GAIA, Inbegriff der Biosphäre, ist ein dissipativ komplexes System, das sich durch Rückkopplung in einem Gleichgewicht erhält, für das Funktionalität und Individualität keinen Gegensatz bilden. Macht eine dieser Funktionen, zum Beispiel die Funktion Homo sapiens, von ihrer Individualität derart exzessiv Gebrauch, dass sie das Gleichgewicht der Biosphäre nachhaltig zu stören beginnt, findet sich GAIA daran erinnert, dass sie nicht nur ein komplexes, sondern ein fundamental komplexes System ist. GAIA hat Zugriff auf ihren Quellcode. Sie kann sich grundlegend neu programmieren und also neu erfinden, was sie in den vielen Millionen Jahren ihrer Evolutions-Geschichte schon mehrfach getan hat. Aus der alten Gestalt schaffen es jedoch nie alle Arten in die neue hinüber.

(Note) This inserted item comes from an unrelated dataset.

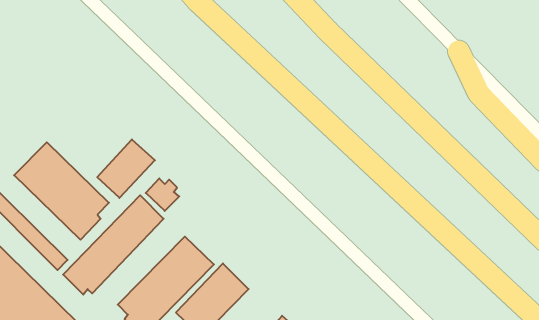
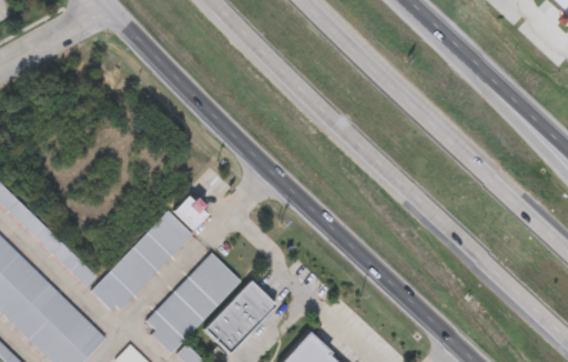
building: [97,139,155,198] -> none
building: [14,142,109,240] -> none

GAIA führt eine Verlustliste, auf der wissenschaftlicher Schätzung nach inzwischen mehr als eine Million Arten stehen. Wenn Homo sapiens sich nicht vorsieht, wird er irgendwann in den nächsten paar hundert Jahren die Liste verlängern. Wir müssen die Natur nicht schützen. Die schützt sich schon selber. Wir müssen uns vor einer Natur schützen, für die wir nur eine Spezies unter vielen Millionen anderen sind, derer sie sich ebenso zu entledigen vermag wie vieler anderer vor ihr. Wir müssen nicht nur ihre Spielregeln, sondern auch ihr Spiel mit ihren Spielen begreifen und achten, sonst nimmt sie uns aus dem Spiel. Darauf weist uns Sars-coV-2 nachdrücklich hin. Verständlich, dass uns dieser Hinweis erschreckt und das Fürchten lehrt. Wir sollten uns bemühen, aus dieser Lehre die ihr entsprechenden Folgerungen zu ziehen.